===== Selected extract

IT user groups must be careful about what they ask of vendors or risk losing the support of their members and leverage over the very vendors they seek to influence, users, analysts, developers and the Australian Computer Society warned last week.
The urge for caution follows attempts by a number of top-tier enterprise IT vendors, including HP and PeopleSoft, to wrest control of user groups as part of consolidation moves after a spate of recent mergers and acquisitions.
Australian Computer Society president Edward Mandla said users had a moral imperative to decide what they wanted from user groups, especially if they sought to influence vendor behaviour rather than merely be exposed to product or "domain experience".
You have to open yourself up to multiple vendor perspectives, but you certainly don't have them putting money into that, he said.
"I think it is immoral if you take the vendor's money and you are sipping the vendor's wine and you are plotting as a group how to get a better deal or better maintenance program.
"It comes back to the leadership of the user group. I don't think it's fair on the vendor," Mandla said.
However, Mandla argued vendors also had a right to market services and products within what he called "interest groups", saying if users had "paid hard currency, it's fair enough the vendor feeds you and indoctrinates you with all the new versions.
"For some of the user groups, the vendors do all the work anyway, they coordinate everything. If you are going to have vendor representatives in the user group [the groups] are never going to be neutral," Mandla said.
While some vendors may seek to integrate with independent user groups, others seem happy stay at a comfortable distance.
Developer and chairman of the Canberra chapter of [IBM] Lotus user group Walnut, Justin Freeman, said user independence was highly prized.
To date, IBM had not sought to sponsor the group and only provided speakers or experts to brief or speak with members in an informal context.

==========
===== Supplied records

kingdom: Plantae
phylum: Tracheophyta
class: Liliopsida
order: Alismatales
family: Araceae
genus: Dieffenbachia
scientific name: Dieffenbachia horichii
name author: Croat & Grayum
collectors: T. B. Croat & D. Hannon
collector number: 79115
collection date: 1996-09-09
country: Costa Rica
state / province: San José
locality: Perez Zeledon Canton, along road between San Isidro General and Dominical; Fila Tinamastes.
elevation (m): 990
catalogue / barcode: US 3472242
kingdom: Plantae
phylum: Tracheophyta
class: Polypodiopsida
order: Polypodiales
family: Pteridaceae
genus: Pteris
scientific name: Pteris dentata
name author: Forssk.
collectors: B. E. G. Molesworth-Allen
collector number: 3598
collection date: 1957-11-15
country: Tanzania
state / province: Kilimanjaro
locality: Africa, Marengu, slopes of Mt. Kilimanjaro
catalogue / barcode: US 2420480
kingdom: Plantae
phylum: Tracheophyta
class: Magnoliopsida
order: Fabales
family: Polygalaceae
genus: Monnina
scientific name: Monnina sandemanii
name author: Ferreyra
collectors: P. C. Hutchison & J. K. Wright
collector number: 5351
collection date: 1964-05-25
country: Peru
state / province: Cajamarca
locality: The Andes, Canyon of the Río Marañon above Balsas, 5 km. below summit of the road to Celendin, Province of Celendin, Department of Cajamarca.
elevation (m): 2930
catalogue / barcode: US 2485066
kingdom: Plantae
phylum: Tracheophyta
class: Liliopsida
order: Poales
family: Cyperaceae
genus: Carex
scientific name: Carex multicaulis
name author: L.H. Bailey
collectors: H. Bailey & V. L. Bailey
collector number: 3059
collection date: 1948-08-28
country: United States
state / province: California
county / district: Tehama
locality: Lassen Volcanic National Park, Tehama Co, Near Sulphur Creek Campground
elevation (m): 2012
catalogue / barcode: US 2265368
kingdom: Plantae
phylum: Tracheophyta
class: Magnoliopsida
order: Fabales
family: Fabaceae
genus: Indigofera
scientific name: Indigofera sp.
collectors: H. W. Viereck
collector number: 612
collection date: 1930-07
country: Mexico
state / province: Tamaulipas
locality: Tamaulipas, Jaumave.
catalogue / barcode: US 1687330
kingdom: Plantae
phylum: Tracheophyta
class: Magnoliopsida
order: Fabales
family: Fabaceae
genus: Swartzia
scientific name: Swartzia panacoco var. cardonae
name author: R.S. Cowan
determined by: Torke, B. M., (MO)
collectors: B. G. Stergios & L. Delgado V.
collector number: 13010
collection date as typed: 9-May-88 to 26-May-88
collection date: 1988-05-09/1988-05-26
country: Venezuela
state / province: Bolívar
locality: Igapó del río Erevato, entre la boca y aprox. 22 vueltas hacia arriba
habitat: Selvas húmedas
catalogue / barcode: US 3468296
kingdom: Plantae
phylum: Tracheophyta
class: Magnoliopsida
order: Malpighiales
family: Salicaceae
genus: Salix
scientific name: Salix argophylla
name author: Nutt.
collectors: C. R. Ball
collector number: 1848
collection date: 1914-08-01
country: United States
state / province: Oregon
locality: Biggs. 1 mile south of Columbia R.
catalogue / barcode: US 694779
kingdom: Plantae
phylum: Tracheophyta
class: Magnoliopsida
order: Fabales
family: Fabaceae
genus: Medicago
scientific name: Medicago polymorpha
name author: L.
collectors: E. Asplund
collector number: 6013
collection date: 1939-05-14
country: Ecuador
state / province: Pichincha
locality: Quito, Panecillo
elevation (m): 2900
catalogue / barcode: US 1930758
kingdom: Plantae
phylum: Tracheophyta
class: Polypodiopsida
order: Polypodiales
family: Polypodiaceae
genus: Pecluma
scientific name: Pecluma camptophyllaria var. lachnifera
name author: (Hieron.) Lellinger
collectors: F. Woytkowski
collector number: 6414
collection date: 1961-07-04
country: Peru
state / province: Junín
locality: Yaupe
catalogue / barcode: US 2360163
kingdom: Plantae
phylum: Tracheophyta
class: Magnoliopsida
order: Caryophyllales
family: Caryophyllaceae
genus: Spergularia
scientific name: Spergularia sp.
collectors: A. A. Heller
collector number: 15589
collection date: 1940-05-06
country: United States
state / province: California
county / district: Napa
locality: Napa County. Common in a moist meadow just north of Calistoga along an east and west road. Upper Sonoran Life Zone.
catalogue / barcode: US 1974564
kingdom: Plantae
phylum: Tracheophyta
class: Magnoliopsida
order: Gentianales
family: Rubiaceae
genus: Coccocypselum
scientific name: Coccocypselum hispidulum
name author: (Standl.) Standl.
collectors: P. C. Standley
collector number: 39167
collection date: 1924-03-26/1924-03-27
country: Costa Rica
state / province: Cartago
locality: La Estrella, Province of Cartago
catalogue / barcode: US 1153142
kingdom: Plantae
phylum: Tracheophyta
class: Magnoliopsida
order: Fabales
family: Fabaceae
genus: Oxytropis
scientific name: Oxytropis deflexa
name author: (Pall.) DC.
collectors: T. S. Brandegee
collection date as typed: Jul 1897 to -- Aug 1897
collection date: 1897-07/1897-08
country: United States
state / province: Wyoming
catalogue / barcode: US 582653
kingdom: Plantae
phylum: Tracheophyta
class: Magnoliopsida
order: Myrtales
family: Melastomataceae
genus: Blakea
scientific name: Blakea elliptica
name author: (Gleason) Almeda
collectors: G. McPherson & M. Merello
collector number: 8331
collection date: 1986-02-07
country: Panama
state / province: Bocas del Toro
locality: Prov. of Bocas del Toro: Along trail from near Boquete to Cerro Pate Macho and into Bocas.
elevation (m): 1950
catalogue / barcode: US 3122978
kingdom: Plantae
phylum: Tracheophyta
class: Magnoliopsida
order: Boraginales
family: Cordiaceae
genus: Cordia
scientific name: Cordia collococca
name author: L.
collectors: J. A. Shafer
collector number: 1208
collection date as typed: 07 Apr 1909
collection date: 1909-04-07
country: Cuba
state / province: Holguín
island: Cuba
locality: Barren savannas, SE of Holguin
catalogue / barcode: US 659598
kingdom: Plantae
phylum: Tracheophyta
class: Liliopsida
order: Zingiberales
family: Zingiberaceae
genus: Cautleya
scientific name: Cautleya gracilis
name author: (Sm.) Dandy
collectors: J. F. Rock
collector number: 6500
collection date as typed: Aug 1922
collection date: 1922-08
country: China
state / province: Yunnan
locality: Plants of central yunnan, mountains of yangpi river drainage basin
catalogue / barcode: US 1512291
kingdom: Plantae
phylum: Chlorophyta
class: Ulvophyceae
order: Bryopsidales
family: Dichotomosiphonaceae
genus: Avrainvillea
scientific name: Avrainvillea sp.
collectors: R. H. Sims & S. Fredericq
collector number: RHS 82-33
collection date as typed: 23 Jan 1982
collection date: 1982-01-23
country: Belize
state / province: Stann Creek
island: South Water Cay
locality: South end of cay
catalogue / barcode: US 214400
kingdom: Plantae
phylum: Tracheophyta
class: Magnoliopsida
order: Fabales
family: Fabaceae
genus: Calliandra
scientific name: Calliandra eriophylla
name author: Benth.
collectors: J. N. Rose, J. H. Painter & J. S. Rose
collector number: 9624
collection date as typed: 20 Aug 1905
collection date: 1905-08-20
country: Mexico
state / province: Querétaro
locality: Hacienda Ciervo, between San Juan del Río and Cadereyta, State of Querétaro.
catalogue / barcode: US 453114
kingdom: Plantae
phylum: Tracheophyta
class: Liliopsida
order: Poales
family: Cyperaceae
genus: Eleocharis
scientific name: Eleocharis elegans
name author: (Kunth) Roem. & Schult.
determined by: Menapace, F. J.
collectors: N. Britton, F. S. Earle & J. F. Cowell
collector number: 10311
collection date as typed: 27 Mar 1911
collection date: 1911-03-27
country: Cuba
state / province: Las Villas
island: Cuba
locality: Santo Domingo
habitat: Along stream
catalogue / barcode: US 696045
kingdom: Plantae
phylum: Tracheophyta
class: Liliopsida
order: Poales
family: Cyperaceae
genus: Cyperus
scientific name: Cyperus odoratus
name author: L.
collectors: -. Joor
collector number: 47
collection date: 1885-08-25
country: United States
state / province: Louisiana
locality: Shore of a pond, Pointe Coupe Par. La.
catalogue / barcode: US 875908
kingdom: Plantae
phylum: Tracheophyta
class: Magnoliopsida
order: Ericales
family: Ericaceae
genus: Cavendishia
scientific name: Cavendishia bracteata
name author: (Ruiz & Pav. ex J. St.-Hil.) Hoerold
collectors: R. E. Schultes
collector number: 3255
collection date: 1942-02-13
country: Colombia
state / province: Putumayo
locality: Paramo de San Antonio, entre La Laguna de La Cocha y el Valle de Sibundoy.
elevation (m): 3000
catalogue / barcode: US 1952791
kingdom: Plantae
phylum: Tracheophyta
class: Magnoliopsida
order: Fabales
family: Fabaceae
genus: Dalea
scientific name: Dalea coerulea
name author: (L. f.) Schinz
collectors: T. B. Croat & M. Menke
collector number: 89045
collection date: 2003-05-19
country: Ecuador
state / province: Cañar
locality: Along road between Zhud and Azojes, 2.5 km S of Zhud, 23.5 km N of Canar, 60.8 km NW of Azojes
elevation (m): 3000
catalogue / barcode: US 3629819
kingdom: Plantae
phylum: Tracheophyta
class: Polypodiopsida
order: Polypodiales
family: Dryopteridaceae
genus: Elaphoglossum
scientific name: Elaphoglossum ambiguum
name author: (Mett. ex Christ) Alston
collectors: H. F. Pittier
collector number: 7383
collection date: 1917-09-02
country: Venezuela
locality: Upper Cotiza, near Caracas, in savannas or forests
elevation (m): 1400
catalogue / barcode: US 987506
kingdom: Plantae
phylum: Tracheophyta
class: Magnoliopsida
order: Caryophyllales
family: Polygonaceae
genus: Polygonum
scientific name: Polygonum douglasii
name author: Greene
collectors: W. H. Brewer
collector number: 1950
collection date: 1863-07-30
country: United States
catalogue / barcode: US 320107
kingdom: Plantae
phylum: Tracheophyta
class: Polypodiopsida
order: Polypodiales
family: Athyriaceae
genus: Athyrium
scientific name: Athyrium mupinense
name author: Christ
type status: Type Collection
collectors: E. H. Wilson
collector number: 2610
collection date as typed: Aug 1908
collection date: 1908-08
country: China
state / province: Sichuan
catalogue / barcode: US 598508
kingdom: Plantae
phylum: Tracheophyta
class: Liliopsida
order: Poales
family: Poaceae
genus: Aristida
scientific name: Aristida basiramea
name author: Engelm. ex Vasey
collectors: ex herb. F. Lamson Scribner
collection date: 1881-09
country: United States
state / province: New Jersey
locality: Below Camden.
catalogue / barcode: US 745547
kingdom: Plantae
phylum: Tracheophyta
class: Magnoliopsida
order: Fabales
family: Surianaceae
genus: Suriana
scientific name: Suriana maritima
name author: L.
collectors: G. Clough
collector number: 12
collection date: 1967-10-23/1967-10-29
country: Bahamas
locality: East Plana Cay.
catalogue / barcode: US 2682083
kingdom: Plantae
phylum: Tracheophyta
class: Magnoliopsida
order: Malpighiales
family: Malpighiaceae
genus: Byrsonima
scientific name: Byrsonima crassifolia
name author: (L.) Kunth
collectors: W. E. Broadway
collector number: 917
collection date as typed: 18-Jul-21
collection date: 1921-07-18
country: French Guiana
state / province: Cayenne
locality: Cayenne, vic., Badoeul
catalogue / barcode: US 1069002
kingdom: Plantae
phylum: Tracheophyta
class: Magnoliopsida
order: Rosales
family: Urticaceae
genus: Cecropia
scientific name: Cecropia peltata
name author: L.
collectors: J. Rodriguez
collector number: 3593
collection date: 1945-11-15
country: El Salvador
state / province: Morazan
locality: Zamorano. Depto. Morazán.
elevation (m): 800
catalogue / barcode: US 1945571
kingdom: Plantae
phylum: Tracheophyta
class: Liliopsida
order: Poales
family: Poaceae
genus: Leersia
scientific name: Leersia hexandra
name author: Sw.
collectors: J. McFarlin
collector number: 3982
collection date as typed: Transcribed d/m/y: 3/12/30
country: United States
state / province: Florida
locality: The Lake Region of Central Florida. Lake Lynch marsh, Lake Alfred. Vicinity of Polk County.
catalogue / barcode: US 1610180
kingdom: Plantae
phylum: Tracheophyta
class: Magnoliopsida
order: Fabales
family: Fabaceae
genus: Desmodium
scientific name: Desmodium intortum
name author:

==========

What to work on
1. In the article on IT user groups, which two enterprise IT vendors are named as having tried to wrest control of user groups?
2. From the article on IT user groups, output the passage starting at "The urge for" and ending at "that, he said.", copied word for word.

Responses for each task
1. HP and PeopleSoft

2.
The urge for caution follows attempts by a number of top-tier enterprise IT vendors, including HP and PeopleSoft, to wrest control of user groups as part of consolidation moves after a spate of recent mergers and acquisitions.
Australian Computer Society president Edward Mandla said users had a moral imperative to decide what they wanted from user groups, especially if they sought to influence vendor behaviour rather than merely be exposed to product or "domain experience".
You have to open yourself up to multiple vendor perspectives, but you certainly don't have them putting money into that, he said.